There is no need to demonstrate a danger to public safety (the word ‘safety’ does not even appear in the Bill, despite Grant Shapps justifying it with reference to public safety in his press release). There is no reason to believe that it would be confined to the sectors named, nor is there any reason to believe that the impact in those sectors would be as limited as some unions seem to believe. ‘The health sector’ does not just cover the NHS, or those companies providing outsourced ancillary services in our hospitals. Care homes would fall within the remit; warehouse workers employed by Unipart on the NHS Supply Chain logistics contract could be forced to strikebreak in their campaign for a decent wage; Environmental Health Inspectors, or the administrative staff behind them … and on, and on.
‘Transport’ obviously covers the rail, but presumably Tube workers, tram drivers, bus drivers etc would be caught in the net; lorry drivers are transport workers too; as are those working in international transport, so dockers and airport workers, plus flight crew and flight attendants.

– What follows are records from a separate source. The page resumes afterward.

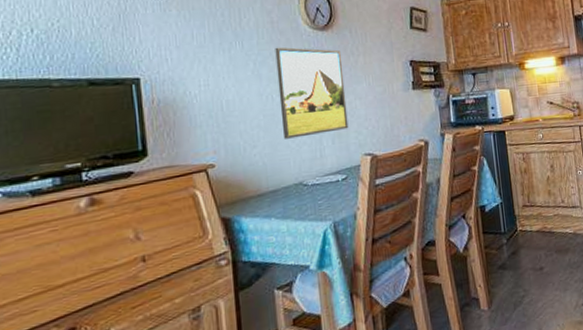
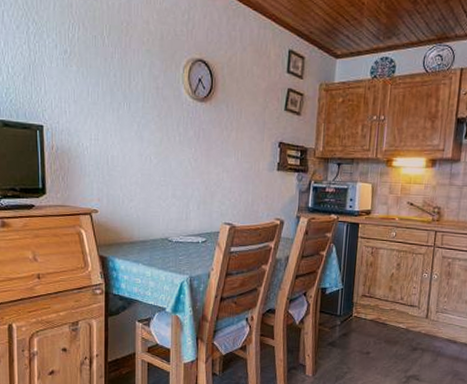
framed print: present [275,47,349,139] -> none [156,112,216,199]

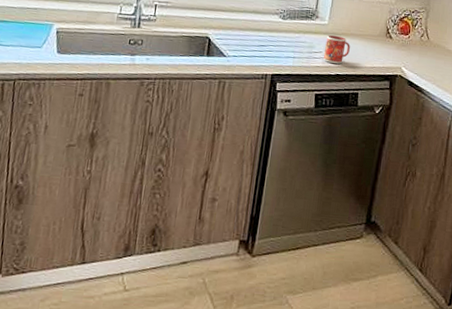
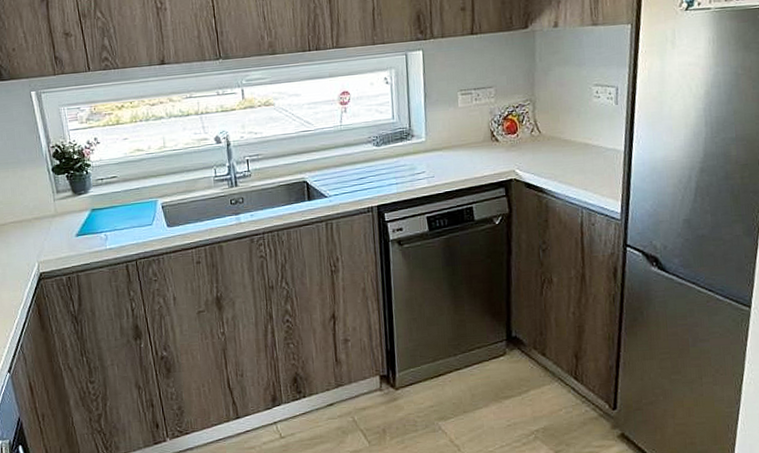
mug: present [323,35,350,64] -> none [427,151,455,182]

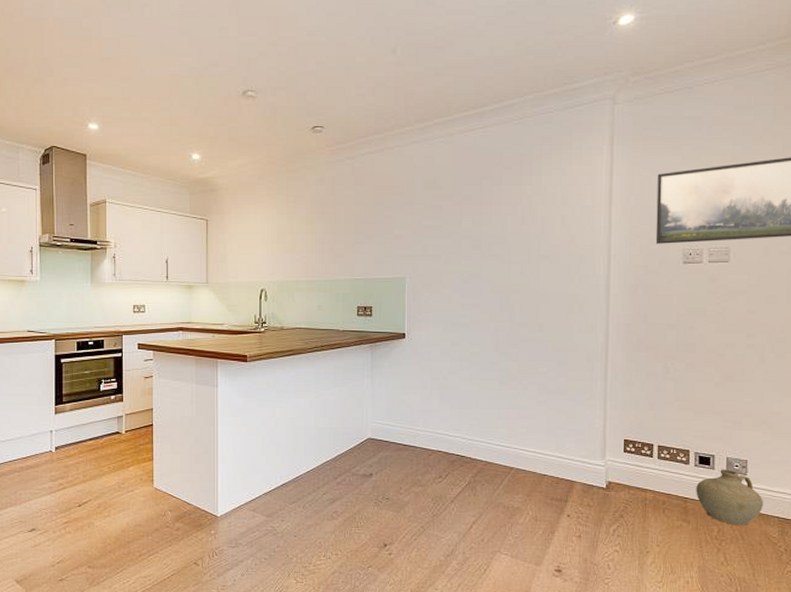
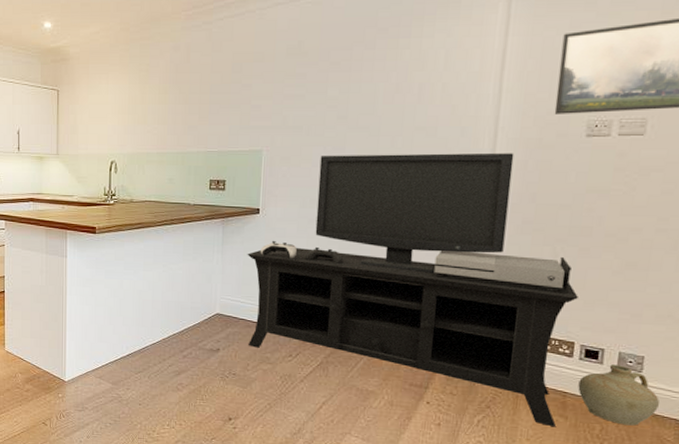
media console: none [395,278,689,532] -> present [247,152,578,427]

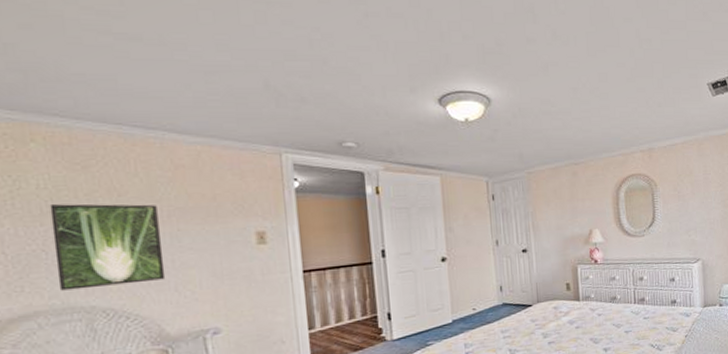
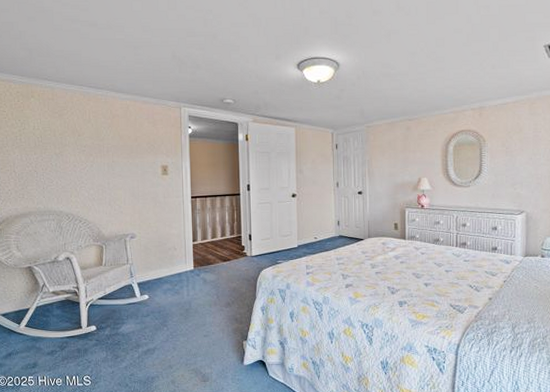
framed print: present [49,204,166,291] -> none [40,140,104,199]

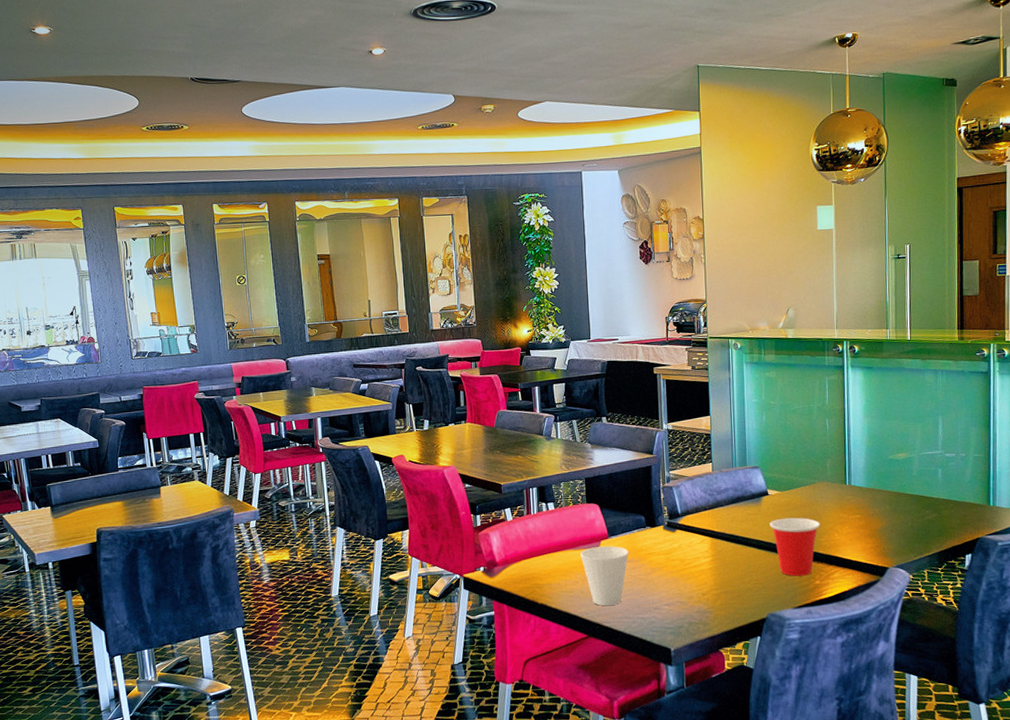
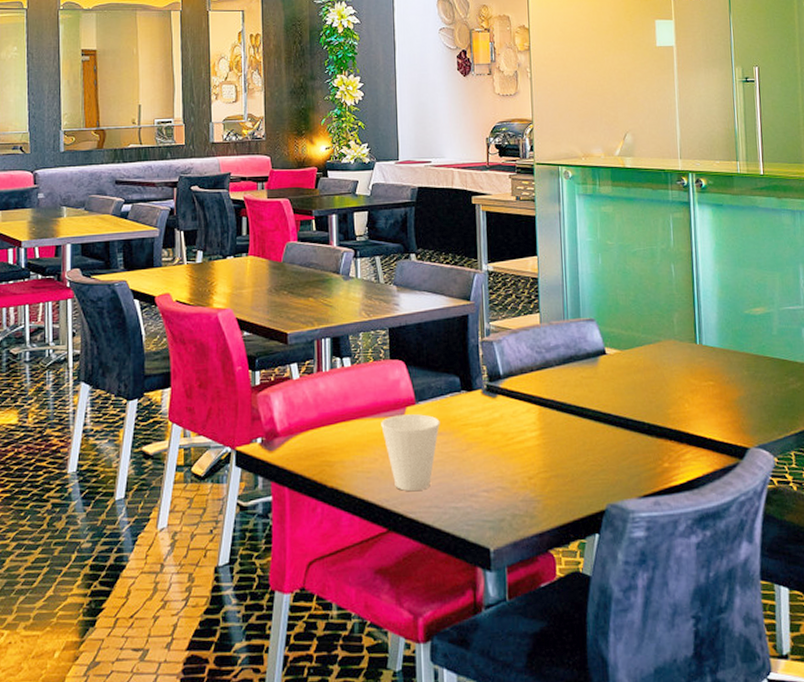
cup: present [769,517,821,576] -> none [608,383,668,457]

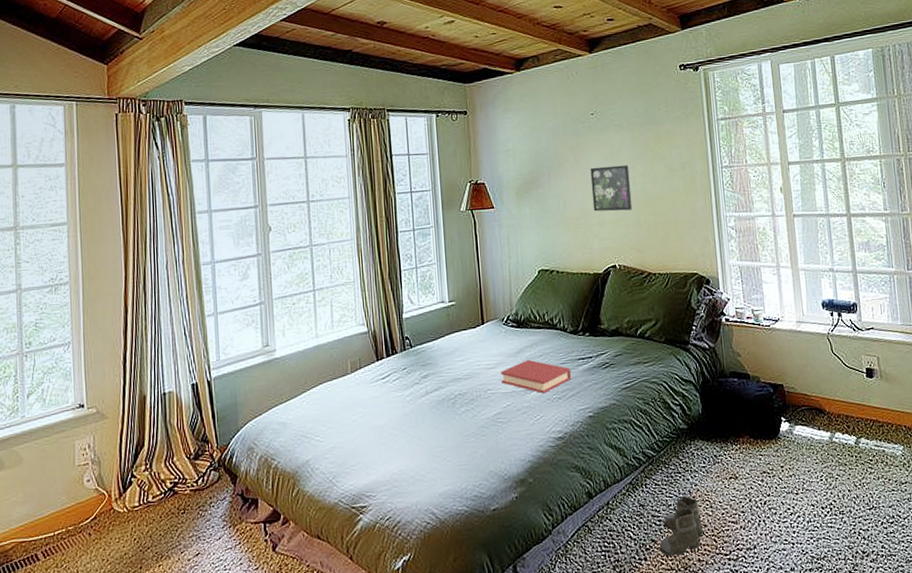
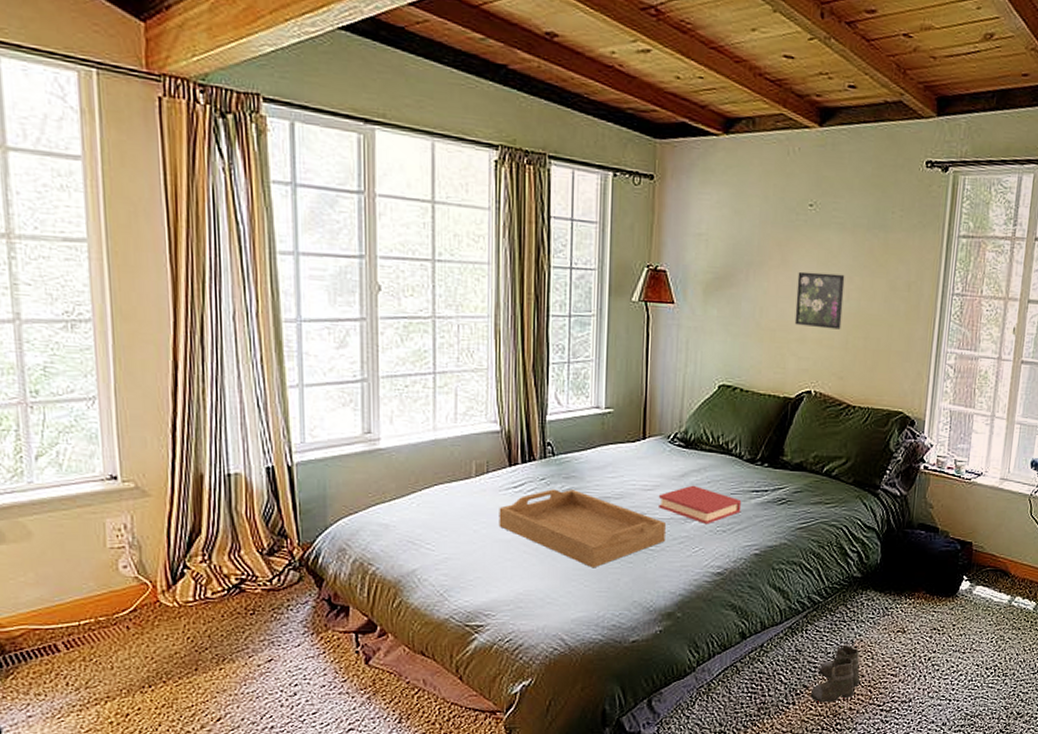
serving tray: none [371,375,510,444] -> present [499,489,666,568]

How long would it take BA, or Heathrow Airport Ltd, to convince Shapps of the need to establish MSLs?
P&O has already proved that major employers do not feel the need to abide by the law; when will our side take a leaf out of their book?
The 1971 Industrial Relations Act – which saw five dockers locked up in Pentonville for picketing to protect dockers’ jobs – was not defeated by legal challenge, or parliamentary debate, or even by TU General Secretaries denouncing it. It was defeated by mass action by trade-union members, often in defiance of their own union bureaucracies. We need to rebuild that defiance, and we need to do it as a matter of urgency.
The 15 March can be the first step in that campaign. Let us make it large and loud.